One of the great things about New York City is that it can support a seemingly infinite array of watering holes. There are creative cocktail joints, divey old-man bars, intimate wine nooks, raucous sports bars, and so many more spots that cater to the various ways to get your drink on, including those times when all you want is a quiet moment with your beer. Case in point: The recently-opened Arts & Crafts Beer Parlor (26 West 8th Street), which provides a welcoming, laid-back atmosphere that puts the focus on the brews.
“We want it to be a place where people can relax and have a conversation,” says co-owner Don Borelli. “That’s why we purposely chose the word ‘parlor’ instead of ‘bar.’ We want it to be an extension of your living room.” So the music that’s piped in varies based on what clientele are in the mood for, and the bar’s single TV, when not in use for select sporting events (lately, hockey), gets tucked discreetly behind a sliding panel over the fireplace.
Borelli, a former FBI agent, and co-owner Robert LaFrance, a Broadway veteran, chose the name of the bar to reflect not only its period décor but also the two elements that set it apart.

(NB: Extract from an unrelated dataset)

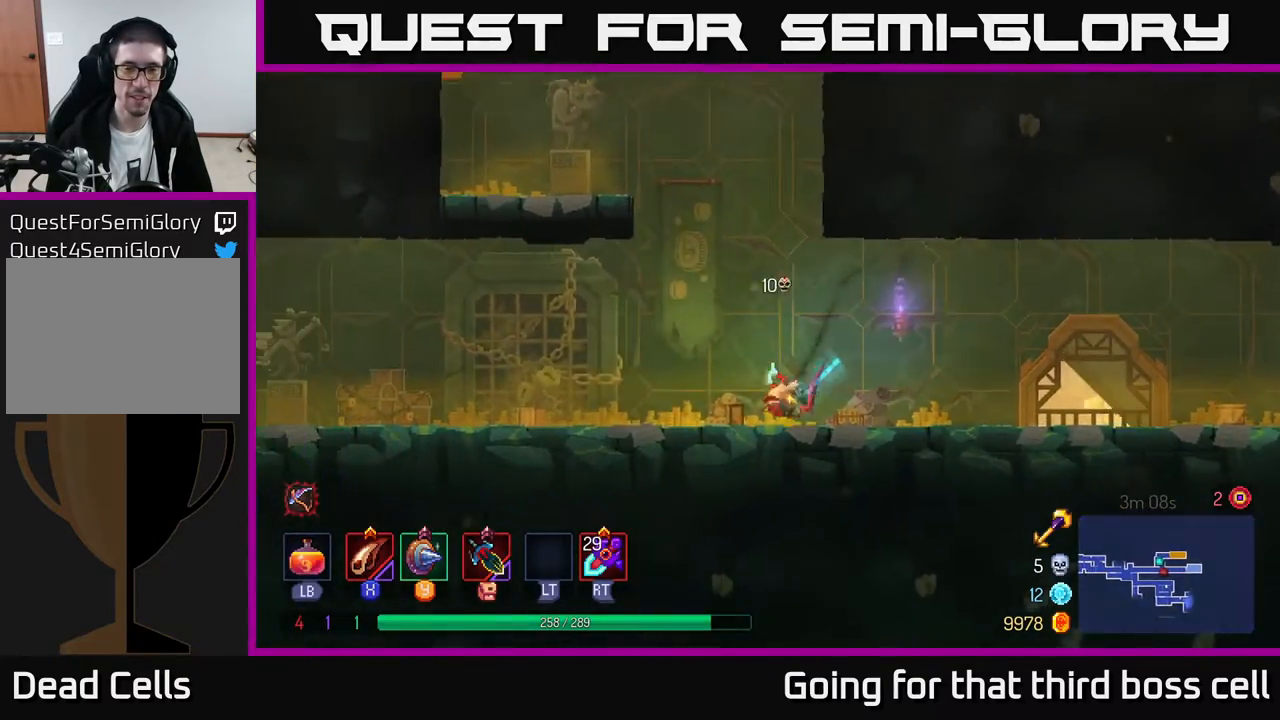
{"buttons": ["A"], "left_stick": "left", "right_stick": "center", "events": [[17, "B", "up"], [500, "A", "down"]]}
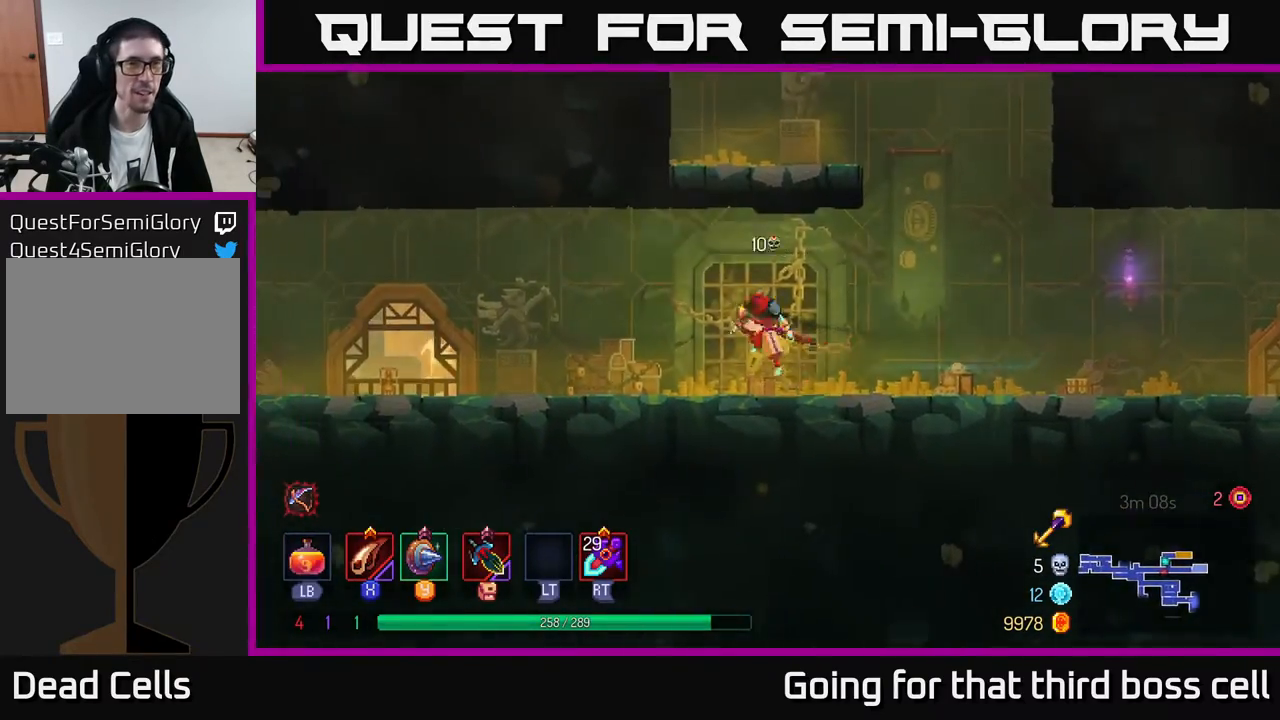
{"buttons": ["B"], "left_stick": "left", "right_stick": "center", "events": [[83, "A", "up"], [483, "B", "down"]]}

The “art” refers to the pieces displayed in the space, created by different artists and rotating regularly. “It adds a different dimension,” Borelli notes. “It changes the look of the bar every month.” Featured artists are welcomed to host an evening at the bar to discuss their art or demonstrate technique. June’s featured artist, Damien Mitchell, showed how he uses graffiti and stencils to create vivid canvases.
The “craft,” of course, is craft beer — not particularly unique in and of itself, but something that has been missing in the area, even as West 8th Street transitions from a row of cheap clothing stores to a strip of eateries and bars. “What wasn’t on this block was a good craft beer place, so we thought we could fill that void,” says Borelli. “It’s a bit of a gamble, but we’re betting that 8th Street is going to keep on that upward trajectory and bring people in as a food [and drink] destination.”
Arts & Craft’s beer list is extensive, with 24 rotating taps and 35 to 40 bottles on offer. It comprises a good mix of domestic craft and imported brews, although Bud, Coors, and Michelob are available, presumably for people who get lost or dragged there by friends with better taste. (There are also ciders and wines.) Ensuring beer is served at the right temperature is important to Arts & Crafts: The establishment offers flights of six, 12, or all 24 drafts ($75) using a nifty tray that keeps the glasses cool as you work your way through, and the keg delivery system threads 80 feet of tap lines, surrounded by lines filled with glycol, from the building’s historic cellar up to the bar.
Prices on some of the pours are a bit steep, but most drafts are $7 to $8. Daily happy hour from 4 to 7 p.m. (and all day on Sundays) offers select drafts and house wines for $5. Small bites (Meatball Obsession meatballs, sliders, Kings County jerky) are available for noshing as you drink. The bar frequently hosts tap takeovers and has a cozy space that can accommodate parties of up to 20. Plus, it fills growlers — bring your own or get one from the bar for $5.